PROMPT: One number is the whole answer: how many lines of the records include "give".

Dataset entries:
_ _ _
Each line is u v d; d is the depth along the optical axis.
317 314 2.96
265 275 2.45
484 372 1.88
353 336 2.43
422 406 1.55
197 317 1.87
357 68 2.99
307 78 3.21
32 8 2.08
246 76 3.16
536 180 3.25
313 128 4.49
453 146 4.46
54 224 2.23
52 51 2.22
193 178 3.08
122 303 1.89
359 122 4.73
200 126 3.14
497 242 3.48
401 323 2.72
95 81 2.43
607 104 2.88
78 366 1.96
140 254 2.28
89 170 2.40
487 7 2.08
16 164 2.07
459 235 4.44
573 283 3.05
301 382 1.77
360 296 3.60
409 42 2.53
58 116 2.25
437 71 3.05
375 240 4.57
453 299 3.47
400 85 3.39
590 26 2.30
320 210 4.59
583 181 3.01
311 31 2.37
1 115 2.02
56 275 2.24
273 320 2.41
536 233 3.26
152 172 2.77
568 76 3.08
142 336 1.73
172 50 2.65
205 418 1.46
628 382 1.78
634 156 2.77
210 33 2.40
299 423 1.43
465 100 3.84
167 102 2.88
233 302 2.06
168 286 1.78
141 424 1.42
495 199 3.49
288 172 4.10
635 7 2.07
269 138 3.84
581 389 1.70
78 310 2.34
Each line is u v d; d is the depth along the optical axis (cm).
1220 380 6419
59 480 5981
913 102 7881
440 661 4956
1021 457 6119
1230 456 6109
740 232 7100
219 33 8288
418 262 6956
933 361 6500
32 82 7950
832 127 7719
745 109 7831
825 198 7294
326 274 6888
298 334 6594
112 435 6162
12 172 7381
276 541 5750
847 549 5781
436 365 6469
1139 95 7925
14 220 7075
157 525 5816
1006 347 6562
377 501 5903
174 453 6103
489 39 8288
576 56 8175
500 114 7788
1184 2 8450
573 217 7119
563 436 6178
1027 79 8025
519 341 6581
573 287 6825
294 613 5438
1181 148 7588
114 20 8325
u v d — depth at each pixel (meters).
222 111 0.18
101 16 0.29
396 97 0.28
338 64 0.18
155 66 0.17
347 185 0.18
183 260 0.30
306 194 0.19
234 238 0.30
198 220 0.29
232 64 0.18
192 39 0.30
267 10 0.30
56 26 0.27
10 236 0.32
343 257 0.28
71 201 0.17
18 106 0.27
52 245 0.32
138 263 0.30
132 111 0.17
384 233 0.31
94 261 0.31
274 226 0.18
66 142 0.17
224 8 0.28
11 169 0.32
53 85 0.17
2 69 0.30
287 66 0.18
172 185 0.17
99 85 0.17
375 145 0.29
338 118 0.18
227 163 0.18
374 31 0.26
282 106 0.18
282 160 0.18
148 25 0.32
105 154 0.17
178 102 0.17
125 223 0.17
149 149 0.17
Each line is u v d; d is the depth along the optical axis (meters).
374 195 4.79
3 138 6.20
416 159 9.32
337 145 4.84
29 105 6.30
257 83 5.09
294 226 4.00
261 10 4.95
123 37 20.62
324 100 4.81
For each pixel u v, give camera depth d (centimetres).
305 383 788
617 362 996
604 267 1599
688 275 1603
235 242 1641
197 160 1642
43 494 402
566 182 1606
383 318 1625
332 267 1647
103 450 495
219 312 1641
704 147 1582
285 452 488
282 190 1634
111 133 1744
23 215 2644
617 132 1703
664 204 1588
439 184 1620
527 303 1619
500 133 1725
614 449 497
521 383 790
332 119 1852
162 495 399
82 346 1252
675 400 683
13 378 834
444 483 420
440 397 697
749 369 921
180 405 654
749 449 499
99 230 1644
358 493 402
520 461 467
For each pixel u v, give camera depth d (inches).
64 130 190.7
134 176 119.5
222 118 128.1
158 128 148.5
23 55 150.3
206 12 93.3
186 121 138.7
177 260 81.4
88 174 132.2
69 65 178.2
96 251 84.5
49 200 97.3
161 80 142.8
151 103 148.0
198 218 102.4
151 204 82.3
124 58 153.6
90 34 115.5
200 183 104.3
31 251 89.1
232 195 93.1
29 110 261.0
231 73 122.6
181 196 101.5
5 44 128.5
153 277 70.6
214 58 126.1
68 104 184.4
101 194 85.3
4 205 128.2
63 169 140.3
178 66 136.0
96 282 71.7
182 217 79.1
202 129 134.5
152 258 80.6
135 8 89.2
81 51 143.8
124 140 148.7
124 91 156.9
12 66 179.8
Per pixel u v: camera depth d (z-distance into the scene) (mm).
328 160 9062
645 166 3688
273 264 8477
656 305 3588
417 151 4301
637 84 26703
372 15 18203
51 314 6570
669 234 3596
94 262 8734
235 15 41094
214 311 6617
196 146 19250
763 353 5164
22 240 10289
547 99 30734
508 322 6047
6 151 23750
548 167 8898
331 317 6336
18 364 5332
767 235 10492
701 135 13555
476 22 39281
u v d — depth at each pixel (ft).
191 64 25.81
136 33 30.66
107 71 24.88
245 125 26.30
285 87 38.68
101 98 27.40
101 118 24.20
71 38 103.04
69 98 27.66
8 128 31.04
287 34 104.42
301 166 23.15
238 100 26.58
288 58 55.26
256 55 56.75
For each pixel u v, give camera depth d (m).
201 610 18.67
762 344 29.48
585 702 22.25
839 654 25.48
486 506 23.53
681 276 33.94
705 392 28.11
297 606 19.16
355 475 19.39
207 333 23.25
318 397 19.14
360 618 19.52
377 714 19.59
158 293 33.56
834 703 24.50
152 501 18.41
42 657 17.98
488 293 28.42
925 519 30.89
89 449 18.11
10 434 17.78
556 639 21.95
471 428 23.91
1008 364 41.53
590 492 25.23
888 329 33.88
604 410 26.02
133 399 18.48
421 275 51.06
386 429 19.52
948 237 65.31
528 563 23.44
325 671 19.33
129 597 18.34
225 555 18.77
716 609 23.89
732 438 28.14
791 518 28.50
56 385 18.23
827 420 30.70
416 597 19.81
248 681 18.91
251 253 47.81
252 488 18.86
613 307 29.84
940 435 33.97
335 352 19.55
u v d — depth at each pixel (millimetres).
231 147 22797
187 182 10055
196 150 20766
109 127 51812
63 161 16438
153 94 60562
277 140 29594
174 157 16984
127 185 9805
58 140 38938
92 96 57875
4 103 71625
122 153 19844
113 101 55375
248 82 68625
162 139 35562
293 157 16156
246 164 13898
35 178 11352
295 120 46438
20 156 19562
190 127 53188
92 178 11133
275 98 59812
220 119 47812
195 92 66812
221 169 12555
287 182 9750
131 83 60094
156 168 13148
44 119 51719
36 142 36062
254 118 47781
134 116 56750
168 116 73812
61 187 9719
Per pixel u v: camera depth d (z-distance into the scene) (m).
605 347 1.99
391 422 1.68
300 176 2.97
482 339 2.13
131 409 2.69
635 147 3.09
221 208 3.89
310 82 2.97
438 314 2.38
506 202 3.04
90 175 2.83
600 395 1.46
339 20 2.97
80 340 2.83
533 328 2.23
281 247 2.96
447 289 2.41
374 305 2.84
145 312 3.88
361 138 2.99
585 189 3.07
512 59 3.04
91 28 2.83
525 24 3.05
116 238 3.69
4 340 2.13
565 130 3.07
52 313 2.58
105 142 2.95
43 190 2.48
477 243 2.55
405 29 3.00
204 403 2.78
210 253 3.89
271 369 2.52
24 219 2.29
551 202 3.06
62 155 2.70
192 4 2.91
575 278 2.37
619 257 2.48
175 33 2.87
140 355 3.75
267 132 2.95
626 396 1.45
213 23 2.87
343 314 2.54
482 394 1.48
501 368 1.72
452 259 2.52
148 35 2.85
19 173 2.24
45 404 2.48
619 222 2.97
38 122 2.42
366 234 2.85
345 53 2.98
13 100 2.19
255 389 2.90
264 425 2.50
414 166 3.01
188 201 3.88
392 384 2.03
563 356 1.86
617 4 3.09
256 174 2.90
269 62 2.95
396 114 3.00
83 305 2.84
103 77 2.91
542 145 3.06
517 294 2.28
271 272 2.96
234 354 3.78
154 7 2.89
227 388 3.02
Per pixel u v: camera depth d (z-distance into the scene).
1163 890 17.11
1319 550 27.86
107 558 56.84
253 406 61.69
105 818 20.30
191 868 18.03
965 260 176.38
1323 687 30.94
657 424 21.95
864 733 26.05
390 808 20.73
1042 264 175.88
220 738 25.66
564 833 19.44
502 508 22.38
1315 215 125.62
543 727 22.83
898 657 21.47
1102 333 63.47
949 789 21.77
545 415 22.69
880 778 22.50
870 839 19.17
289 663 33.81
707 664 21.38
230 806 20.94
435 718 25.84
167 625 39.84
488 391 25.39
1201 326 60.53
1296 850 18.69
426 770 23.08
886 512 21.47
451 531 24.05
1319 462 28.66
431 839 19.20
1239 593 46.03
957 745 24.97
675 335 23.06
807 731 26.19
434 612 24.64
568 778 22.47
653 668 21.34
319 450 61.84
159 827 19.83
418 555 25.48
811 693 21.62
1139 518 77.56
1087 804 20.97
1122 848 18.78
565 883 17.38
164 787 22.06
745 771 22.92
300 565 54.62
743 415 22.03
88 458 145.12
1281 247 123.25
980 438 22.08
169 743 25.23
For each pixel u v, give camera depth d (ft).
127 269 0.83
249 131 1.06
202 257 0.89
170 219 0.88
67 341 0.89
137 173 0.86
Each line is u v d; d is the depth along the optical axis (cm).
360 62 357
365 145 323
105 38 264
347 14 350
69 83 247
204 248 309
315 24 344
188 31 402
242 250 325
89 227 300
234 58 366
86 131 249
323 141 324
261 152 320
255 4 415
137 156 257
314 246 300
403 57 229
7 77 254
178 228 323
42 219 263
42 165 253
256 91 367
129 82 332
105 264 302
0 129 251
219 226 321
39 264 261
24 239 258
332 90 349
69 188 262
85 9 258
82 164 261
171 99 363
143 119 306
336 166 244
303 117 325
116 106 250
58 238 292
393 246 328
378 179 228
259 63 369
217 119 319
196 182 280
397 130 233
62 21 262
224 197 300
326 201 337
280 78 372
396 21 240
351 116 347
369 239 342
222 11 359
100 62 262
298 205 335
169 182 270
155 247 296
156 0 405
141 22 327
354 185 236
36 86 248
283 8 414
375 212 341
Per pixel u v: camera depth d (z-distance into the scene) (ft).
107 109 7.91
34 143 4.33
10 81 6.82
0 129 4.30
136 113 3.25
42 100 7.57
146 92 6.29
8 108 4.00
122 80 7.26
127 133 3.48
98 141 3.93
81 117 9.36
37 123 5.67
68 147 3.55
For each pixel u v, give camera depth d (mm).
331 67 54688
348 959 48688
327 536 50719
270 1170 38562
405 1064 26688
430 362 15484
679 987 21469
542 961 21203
_ _ _
EXERCISE ANSWER: 5